A Dictionary of the Bible | 1997 | | © A Dictionary of the Bible 1997, originally published by Oxford University Press 1997. (Hide copyright information) Copyright

Hebrews, letter to the About 200 CE Clement of Alexandria referred to this letter as written by Paul, but there is nothing in the text about its author. There are in fact good reasons for rejecting Pauline authorship; the Greek is too good to be Paul's; favourite theological ideas of Paul (‘in Christ’, the Holy Spirit, Justification, ‘the Body of Christ’) are all missing; there is more emphasis on the humanity of Jesus. It is wise to regard Clement's attribution as no more than a guess, and fair to speculate on other candidates for authorship of the anonymous epistle. Martin Luther thought it was by Apollos, and his suggestion has won the support of some modern scholarship: Apollos was from Alexandria (Acts 18: 24), where the Jewish philosopher Philo (d. 50 CE) had worked, and there are resemblances between his thought and that of this epistle; Apollos was also active in apologetics to the Jews by quoting the OT (Acts 18: 28) which corresponds to the method of the epistle. A further attractive, but not widely accepted, hypothesis is that Apollos wrote the epistle from Ephesus to the Church in Corinth, especially its Jewish Christian members, between 52 and 54 CE. He had visited Corinth (Acts 19: 1) and had made a considerable impression (1 Cor. 3: 6–9). The epistle, in the form more of a homily, was written, it is argued, to demonstrate the supremacy and uniqueness of Christ and the superiority of the Christian faith over the Mosaic Judaism into which some of the recipients were in danger of returning. Apollos had consolidated his reputation at Corinth by this powerful appeal, and Paul was obliged to defend his own standing at Corinth (1 Cor. 1–4) and in his (first) letter Paul deals with some of the points raised in the letter to the Hebrews, as when he seems to defend his lack of eloquence (1 Cor. 2: 1), which compared unfavourably with the skill of Apollos in speech and writing. As confirmation of this Corinthian destination of the epistle to the Hebrews there are thirteen references to it in the first epistle to the Corinthians written by Clement of Rome in c.96 CE. At any rate, whatever the merits of this theory about authorship, the recipients were surely former Jews, perhaps from the Essene group, who were inclined to honour Jesus as more than human but less than divine. They compromised by regarding him as an angel. ( Philo wrote of the Logos as an angel.) Hence veneration of angels is particularly denounced in Heb. 1: 4–2: 18.

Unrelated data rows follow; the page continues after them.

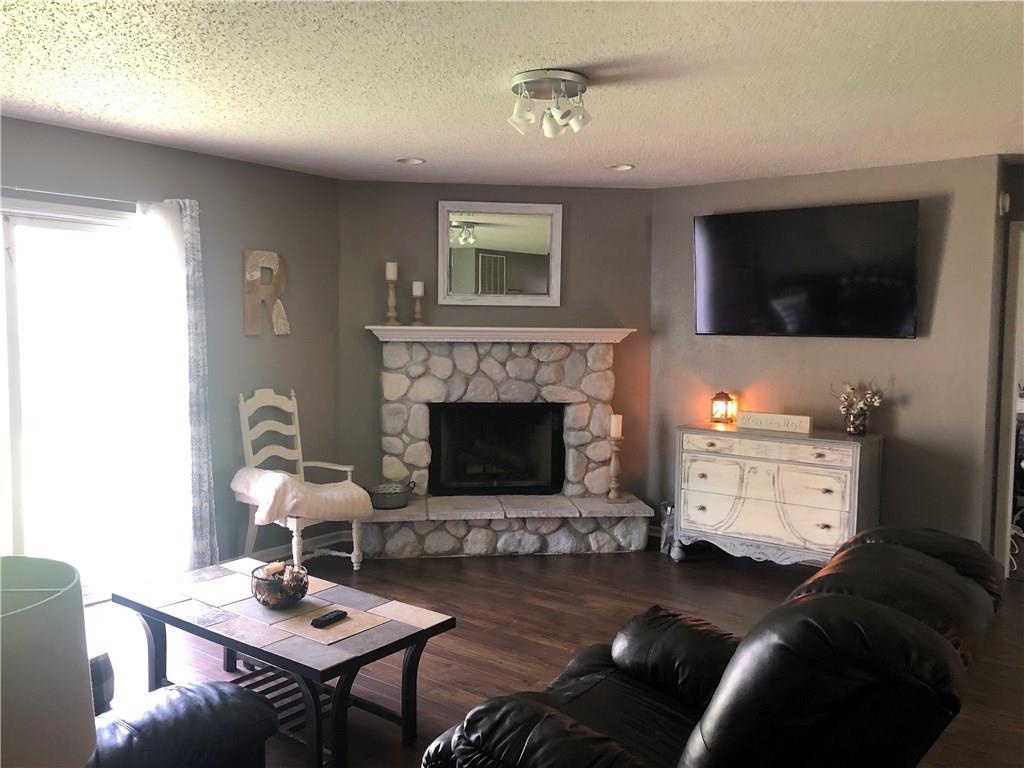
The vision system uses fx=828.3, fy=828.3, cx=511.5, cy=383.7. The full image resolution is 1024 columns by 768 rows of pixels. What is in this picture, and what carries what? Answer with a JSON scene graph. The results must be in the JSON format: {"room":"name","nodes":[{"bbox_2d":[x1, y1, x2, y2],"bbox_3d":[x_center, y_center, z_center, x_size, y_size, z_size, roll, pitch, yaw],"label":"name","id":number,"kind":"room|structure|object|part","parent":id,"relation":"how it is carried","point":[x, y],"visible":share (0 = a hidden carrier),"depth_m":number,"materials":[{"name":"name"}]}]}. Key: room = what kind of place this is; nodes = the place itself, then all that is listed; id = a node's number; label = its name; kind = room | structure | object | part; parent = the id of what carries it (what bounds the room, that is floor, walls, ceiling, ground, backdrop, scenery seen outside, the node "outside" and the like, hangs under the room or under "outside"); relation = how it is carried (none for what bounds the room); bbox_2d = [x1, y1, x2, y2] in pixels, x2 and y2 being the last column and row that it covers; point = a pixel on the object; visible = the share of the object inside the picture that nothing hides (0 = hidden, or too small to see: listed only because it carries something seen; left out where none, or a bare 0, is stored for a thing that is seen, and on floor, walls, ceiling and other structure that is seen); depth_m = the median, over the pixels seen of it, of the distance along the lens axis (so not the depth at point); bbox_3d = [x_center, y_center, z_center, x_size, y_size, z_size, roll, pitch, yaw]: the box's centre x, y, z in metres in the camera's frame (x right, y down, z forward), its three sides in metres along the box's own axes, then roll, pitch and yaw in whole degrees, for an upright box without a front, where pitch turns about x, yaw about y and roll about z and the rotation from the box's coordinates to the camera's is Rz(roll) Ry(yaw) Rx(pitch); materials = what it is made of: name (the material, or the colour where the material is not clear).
{"room":"living room","nodes":[
{"label":"living room","id":0,"kind":"room"},
{"bbox_2d":[0,556,95,767],"bbox_3d":[-0.851,0.599,1.250,0.385,0.591,0.380,4,5,36],"label":"table lamp","id":1,"kind":"object","parent":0,"point":[47,695],"visible":1,"depth_m":1.21,"materials":[{"name":"white fabric"}]},
{"bbox_2d":[0,116,341,587],"bbox_3d":[-2.722,-0.013,3.673,0.146,2.471,5.219,4,5,36],"label":"left wall","id":2,"kind":"structure","parent":0,"point":[157,149],"depth_m":4.99,"materials":[{"name":"grey paint"}]},
{"bbox_2d":[0,185,135,211],"bbox_3d":[-2.417,-0.925,3.903,0.116,0.045,2.011,4,5,36],"label":"curtain rod","id":3,"kind":"object","parent":2,"relation":"attached to","point":[47,192],"visible":0.74,"depth_m":4.11,"materials":[{"name":"silver metal"}]},
{"bbox_2d":[130,197,215,576],"bbox_3d":[-1.848,0.071,4.514,0.111,2.151,0.449,4,5,36],"label":"curtain","id":4,"kind":"object","parent":3,"relation":"hanging from","point":[174,334],"visible":0.88,"depth_m":4.49,"materials":[{"name":"white fabric"}]},
{"bbox_2d":[0,196,148,604],"bbox_3d":[-2.468,0.145,4.119,0.137,2.063,1.792,4,5,36],"label":"sliding glass door","id":5,"kind":"structure","parent":2,"relation":"in","point":[18,523],"depth_m":4.31,"materials":[{"name":"glass"}]},
{"bbox_2d":[243,249,288,336],"bbox_3d":[-1.517,-0.557,5.125,0.046,0.538,0.322,4,5,36],"label":"wall letter","id":6,"kind":"object","parent":2,"relation":"attached to","point":[276,259],"visible":0.99,"depth_m":5.08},
{"bbox_2d":[246,527,352,561],"bbox_3d":[-1.614,1.078,5.078,0.014,0.091,1.678,4,5,36],"label":"baseboard","id":7,"kind":"structure","parent":2,"relation":"attached to","point":[263,553],"depth_m":5.40,"materials":[{"name":"white paint"}]},
{"bbox_2d":[340,182,653,529],"bbox_3d":[-0.101,-0.149,5.856,2.278,2.468,0.133,0,4,-7],"label":"fireplace wall","id":8,"kind":"structure","parent":0,"point":[431,196],"depth_m":5.72,"materials":[{"name":"paint"}]},
{"bbox_2d":[438,199,562,306],"bbox_3d":[-0.080,-0.906,5.741,0.847,0.724,0.037,0,4,-7],"label":"mirror","id":9,"kind":"object","parent":8,"relation":"attached to","point":[486,237],"visible":1,"depth_m":5.74,"materials":[{"name":"white mirror"}]},
{"bbox_2d":[0,0,1023,189],"bbox_3d":[0.634,-1.184,2.484,6.909,0.106,7.872,4,5,36],"label":"ceiling","id":10,"kind":"structure","parent":0,"point":[393,147],"depth_m":3.27,"materials":[{"name":"white paint"}]},
{"bbox_2d":[395,157,424,165],"bbox_3d":[-0.606,-1.333,4.913,0.179,0.040,0.177,4,5,36],"label":"recessed light","id":11,"kind":"object","parent":10,"relation":"in","point":[416,160],"visible":0.97,"depth_m":4.92,"materials":[{"name":"white"}]},
{"bbox_2d":[507,69,592,137],"bbox_3d":[0.154,-1.111,3.314,0.351,0.197,0.352,4,5,36],"label":"ceiling light","id":12,"kind":"object","parent":10,"relation":"attached to","point":[565,80],"visible":0.99,"depth_m":3.25,"materials":[{"name":"silver metal"}]},
{"bbox_2d":[606,162,635,171],"bbox_3d":[0.662,-1.326,5.040,0.183,0.036,0.181,4,5,36],"label":"recessed light","id":13,"kind":"object","parent":10,"relation":"in","point":[624,166],"visible":0.97,"depth_m":5.05,"materials":[{"name":"white"}]},
{"bbox_2d":[86,540,1023,767],"bbox_3d":[0.992,1.347,2.939,6.950,0.100,8.860,4,5,36],"label":"floor","id":14,"kind":"structure","parent":0,"point":[427,713],"depth_m":4.03,"materials":[{"name":"brown wood"}]},
{"bbox_2d":[83,651,278,767],"bbox_3d":[-1.404,0.899,2.169,1.395,0.892,0.975,4,5,36],"label":"leather armchair","id":15,"kind":"object","parent":14,"relation":"on","point":[172,691],"visible":0.75,"depth_m":2.05,"materials":[{"name":"black leather"}]},
{"bbox_2d":[111,556,457,767],"bbox_3d":[-0.884,1.044,3.118,1.239,0.451,0.650,4,5,36],"label":"coffee table","id":16,"kind":"object","parent":14,"relation":"on","point":[412,629],"visible":0.91,"depth_m":2.97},
{"bbox_2d":[251,559,310,607],"bbox_3d":[-0.867,0.753,3.101,0.220,0.130,0.220,4,5,36],"label":"decorative bowl","id":17,"kind":"object","parent":16,"relation":"on","point":[261,592],"visible":0.9,"depth_m":3.03,"materials":[{"name":"glass"}]},
{"bbox_2d":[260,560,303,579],"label":"potpourri","id":18,"kind":"object","parent":17,"relation":"in","point":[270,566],"visible":0.45,"depth_m":3.11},
{"bbox_2d":[310,609,347,627],"bbox_3d":[-0.649,0.830,2.935,0.045,0.020,0.147,4,5,36],"label":"remote control","id":19,"kind":"object","parent":16,"relation":"on","point":[331,618],"visible":0.99,"depth_m":2.91,"materials":[{"name":"black plastic"}]},
{"bbox_2d":[236,388,364,571],"bbox_3d":[-1.276,0.593,4.940,0.613,1.088,0.531,4,5,36],"label":"white chair","id":20,"kind":"object","parent":14,"relation":"on","point":[295,414],"visible":0.72,"depth_m":4.94,"materials":[{"name":"white wood"}]},
{"bbox_2d":[230,467,372,522],"bbox_3d":[-1.263,0.649,4.929,0.627,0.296,0.666,4,5,36],"label":"throw blanket","id":21,"kind":"object","parent":20,"relation":"on","point":[285,478],"visible":0.9,"depth_m":4.76,"materials":[{"name":"fabric"}]},
{"bbox_2d":[360,331,654,559],"bbox_3d":[-0.085,0.390,5.662,1.980,1.409,0.985,0,4,-7],"label":"stone fireplace","id":22,"kind":"object","parent":14,"relation":"on","point":[596,358],"visible":0.91,"depth_m":5.68,"materials":[{"name":"stone"}]},
{"bbox_2d":[366,481,414,510],"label":"pot","id":23,"kind":"object","parent":22,"relation":"on","point":[389,500],"visible":0.91,"depth_m":5.39,"materials":[{"name":"grey metal"}]},
{"bbox_2d":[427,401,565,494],"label":"firebox","id":24,"kind":"object","parent":22,"relation":"in","point":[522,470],"visible":0.93,"depth_m":5.86,"materials":[{"name":"black metal"}]},
{"bbox_2d":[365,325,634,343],"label":"mantel shelf","id":25,"kind":"object","parent":22,"relation":"attached to","point":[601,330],"visible":0.95,"depth_m":5.49,"materials":[{"name":"white paint"}]},
{"bbox_2d":[383,275,399,326],"bbox_3d":[-0.803,-0.602,5.545,0.114,0.428,0.114,4,5,36],"label":"candle holder","id":26,"kind":"object","parent":25,"relation":"on","point":[389,313],"visible":0.99,"depth_m":5.52,"materials":[{"name":"brown wood"}]},
{"bbox_2d":[385,261,397,279],"bbox_3d":[-0.813,-0.756,5.573,0.072,0.137,0.073,-1,4,-14],"label":"candle","id":27,"kind":"object","parent":26,"relation":"on","point":[389,267],"visible":0.95,"depth_m":5.55,"materials":[{"name":"wax"}]},
{"bbox_2d":[411,282,425,326],"bbox_3d":[-0.632,-0.538,5.579,0.105,0.305,0.105,4,5,36],"label":"candle holder","id":28,"kind":"object","parent":25,"relation":"on","point":[414,291],"visible":0.97,"depth_m":5.56,"materials":[{"name":"brown wood"}]},
{"bbox_2d":[412,281,424,296],"bbox_3d":[-0.631,-0.643,5.565,0.074,0.104,0.074,0,4,-12],"label":"candle","id":29,"kind":"object","parent":28,"relation":"on","point":[416,291],"visible":0.97,"depth_m":5.54,"materials":[{"name":"white wax"}]},
{"bbox_2d":[606,436,624,500],"bbox_3d":[0.704,0.552,5.593,0.136,0.472,0.136,4,5,36],"label":"candle holder","id":30,"kind":"object","parent":22,"relation":"on","point":[613,459],"visible":0.99,"depth_m":5.57,"materials":[{"name":"brown wood"}]},
{"bbox_2d":[609,414,622,438],"bbox_3d":[0.701,0.279,5.596,0.080,0.157,0.080,0,4,-11],"label":"candle","id":31,"kind":"object","parent":30,"relation":"on","point":[618,420],"visible":0.98,"depth_m":5.56,"materials":[{"name":"white wax"}]},
{"bbox_2d":[658,501,674,553],"bbox_3d":[1.077,0.952,5.518,0.176,0.342,0.174,4,5,36],"label":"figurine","id":32,"kind":"object","parent":14,"relation":"on","point":[664,506],"visible":0.5,"depth_m":5.47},
{"bbox_2d":[419,526,1009,767],"bbox_3d":[0.557,0.872,2.169,1.175,0.944,1.303,4,5,36],"label":"leather recliner","id":33,"kind":"object","parent":14,"relation":"on","point":[891,609],"visible":1,"depth_m":1.76,"materials":[{"name":"black leather"}]},
{"bbox_2d":[670,423,882,568],"bbox_3d":[1.601,0.715,5.097,1.180,0.860,0.479,4,5,36],"label":"sideboard","id":34,"kind":"object","parent":14,"relation":"on","point":[704,519],"visible":0.93,"depth_m":4.91,"materials":[{"name":"white wood"}]},
{"bbox_2d":[710,391,736,423],"bbox_3d":[1.380,0.148,5.419,0.135,0.213,0.134,4,5,36],"label":"lantern","id":35,"kind":"object","parent":34,"relation":"on","point":[717,399],"visible":0.99,"depth_m":5.39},
{"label":"drawer","id":36,"kind":"part","parent":34,"relation":"part of","materials":[{"name":"white wood"}]},
{"bbox_2d":[738,410,814,434],"bbox_3d":[1.627,0.236,5.102,0.515,0.091,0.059,3,5,33],"label":"decorative sign","id":37,"kind":"object","parent":34,"relation":"on","point":[800,427],"visible":1,"depth_m":5.07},
{"bbox_2d":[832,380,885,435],"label":"flower vase","id":38,"kind":"object","parent":34,"relation":"on","point":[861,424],"visible":1,"depth_m":4.86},
{"bbox_2d":[650,153,1011,561],"bbox_3d":[1.882,-0.089,5.311,2.165,2.457,0.140,4,5,36],"label":"right wall","id":39,"kind":"structure","parent":0,"point":[789,179],"depth_m":4.98,"materials":[{"name":"paint"}]},
{"bbox_2d":[693,199,920,338],"bbox_3d":[1.801,-0.683,5.171,1.401,0.804,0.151,4,5,36],"label":"television","id":40,"kind":"object","parent":39,"relation":"attached to","point":[751,216],"visible":0.99,"depth_m":5.07,"materials":[{"name":"black"}]},
{"bbox_2d":[998,191,1010,214],"bbox_3d":[2.768,-1.017,4.653,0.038,0.124,0.109,4,5,36],"label":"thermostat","id":41,"kind":"object","parent":39,"relation":"attached to","point":[1005,201],"visible":0.94,"depth_m":4.62,"materials":[{"name":"white"}]},
{"bbox_2d":[995,219,1023,580],"bbox_3d":[3.283,0.142,4.741,0.885,2.093,0.242,4,5,36],"label":"door frame","id":42,"kind":"structure","parent":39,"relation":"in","point":[1014,379],"depth_m":4.84,"materials":[{"name":"white"}]},
{"bbox_2d":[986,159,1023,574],"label":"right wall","id":43,"kind":"structure","parent":0,"point":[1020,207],"depth_m":4.82,"materials":[{"name":"paint"}]}
]}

The structure of the epistle is that each statement of doctrine is followed by practical exhortation. The author urges the readers to ‘hold fast’ (Heb. 3: 6); it is by faith they must live and die (10: 32–9), but he is worried whether they will in fact endure to the end (Heb. 12: 12), especially as some of them have ceased to attend the assemblies (Heb. 10: 25). They are reminded that Christ is God's final revelation. The old sacrificial system of the Day of Atonement failed to achieve the redemption it foreshadowed (10: 1–4). Everything Jesus did and the hope he inspires (Heb. 10: 19–25) are proof of the greater ‘salvation’ (Heb. 2: 3) he offers by his sacrifice which never needs to be repeated.

The letter's rhetorical exegesis of OT sacrifices, together with its insistence on the human experience of Jesus, has furnished a biblical foundation for a Christian doctrine of atonement untainted by a notion of penal substitution. For it is not that God's anger is appeased by Jesus' vicarious punishment, but sin, like a corrosive stain, is expiated.